Making games easier to create

Developing video games used to be expensive, but now a number of authorware programmes have come out, such as ITycom and Unity. “These systems are used to develop games at a lower cost,” says Raphael Granier De Cassagnac, a physicist with the Leprince-Ringuet Laboratory at École Polytechnique (L’X). “For instance, Unity features libraries of assets – animations, textures and 3D models – developed by a highly active community.”

The development of new types of media could make serious games more immersive. “Augmented reality and virtual reality should help us better understand non-visible scientific environments, for example, by submerging players deep into collisions of elementary particles,” says Granier De Cassagnac, who is currently developing a serious game to make particle physics better known by the general public.

The era of gamification

While the revenues generated by the serious game market are expected to quadruple to $17 billion by 2023, the boundary between the business world and the gaming world is increasingly porous. A recent conference in Paris on the future of learning was co-organised by the Ubisoft agency and Microsoft. “Employees see their physical and virtual workspaces becoming more ‘gamified’,” says Michel, citing Outlook as an example. “Every day, people open their messaging system to see the task list in their calendar. But we could transform that to-do list into a pursuit, integrating a few elements from gaming.

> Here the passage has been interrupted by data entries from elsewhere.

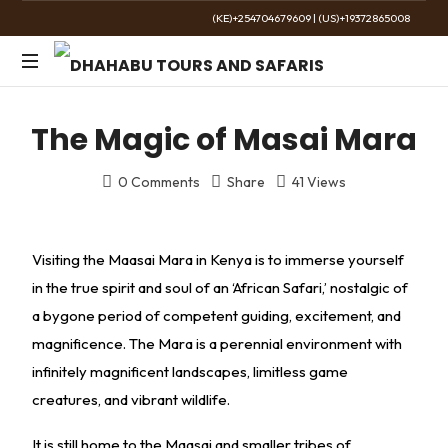
(KE)+254704679609
|
(US)+19372865008
The
Golden
The Magic of Masai Mara
Wild
0 Comments
Share
41 Views
Visiting the Maasai Mara in Kenya is to immerse yourself
in the true spirit and soul of an ‘African Safari,’ nostalgic of
a bygone period of competent guiding, excitement, and
magnificence. The Mara is a perennial environment with
infinitely magnificent landscapes, limitless game
creatures, and vibrant wildlife.
It is still home to the Maasai and smaller tribes of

They would do 10 to 15 minutes a day of fun activities and after a month they’d be fully trained.”

Life as a trader

Since November 2010, the RiskFactory Trading Room at the Technical University of Munich has allowed students to experience the reality of the financial market. “The room allows them to practice with computer exercises that supplement coursework and to access real financial market information to calibrate and test their models,” says Rudi Zagst, professor and chair of Mathematical Finance.

More important, the project gives students an insight into what it’s like to be a trader. “They have to manage risk and their own trading portfolios,” Zagst explains. “Experiencing the stress hands-on is highly instructive and identifies the gamblers who are not suited for the job.” This large-scale simulation game has been used to train some 200 students who went on to become certified Eurex (European Exchange) traders.